Ophthalmophobia is unique among phobias in that the fear of being looked at is considered both social and specific phobia because it is a specific occurrence which takes place in a social setting. Ophthalmophobia generally arises from a traumatic event in the victim’s life it is likely that the person was subjected to public ridicule as a child. It is also possible that the person suffering from ophthalmophobia is often subject to public staring, possibly due to a deformity or physical ailment.
Individuals with ophthalmophobia generally exhibit symptoms in social situations when attention is brought upon them.
Many symptoms of ophthalmophobia include: an irrational feeling of panic, feeling of terror, feeling of dread, rapid heartbeat, shortness of breath, nausea, dry mouth, trembling, anxiety, and extreme avoidance measures taken.

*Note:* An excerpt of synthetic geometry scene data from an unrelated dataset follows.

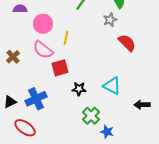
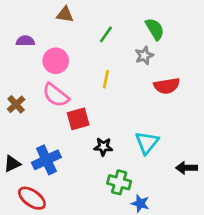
yellow line: (66, 38) -> (106, 79), moved
red semicircle: (127, 43) -> (167, 86), turned 126
cyan triangle: (112, 86) -> (147, 143), turned 42
green cross: (91, 116) -> (119, 182), turned -30

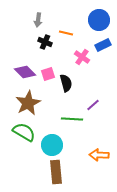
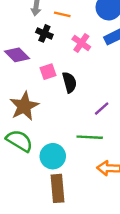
orange line: (66, 33) -> (62, 14), moved
pink cross: (82, 57) -> (81, 43), moved
purple diamond: (25, 72) -> (17, 55), moved
green line: (72, 119) -> (90, 137), moved

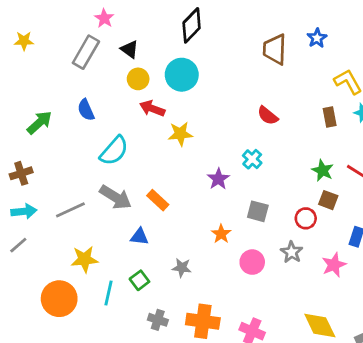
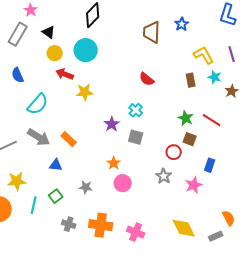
gray square: (258, 211) -> (136, 137), moved
pink circle: (252, 262) -> (123, 183), moved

One treatment option for those suffering with ophthalmophobia ia is to be stared at for a prolonged period of time and then describe their feelings. With the hope that the individual will either be desensitized to being stared at or discover the root of their ophthalmophobia. Exposure therapy is another treatment that is commonly prescribed. There are five steps to exposure therapy: evaluation, feedback, developing a fear hierarchy, exposure, building.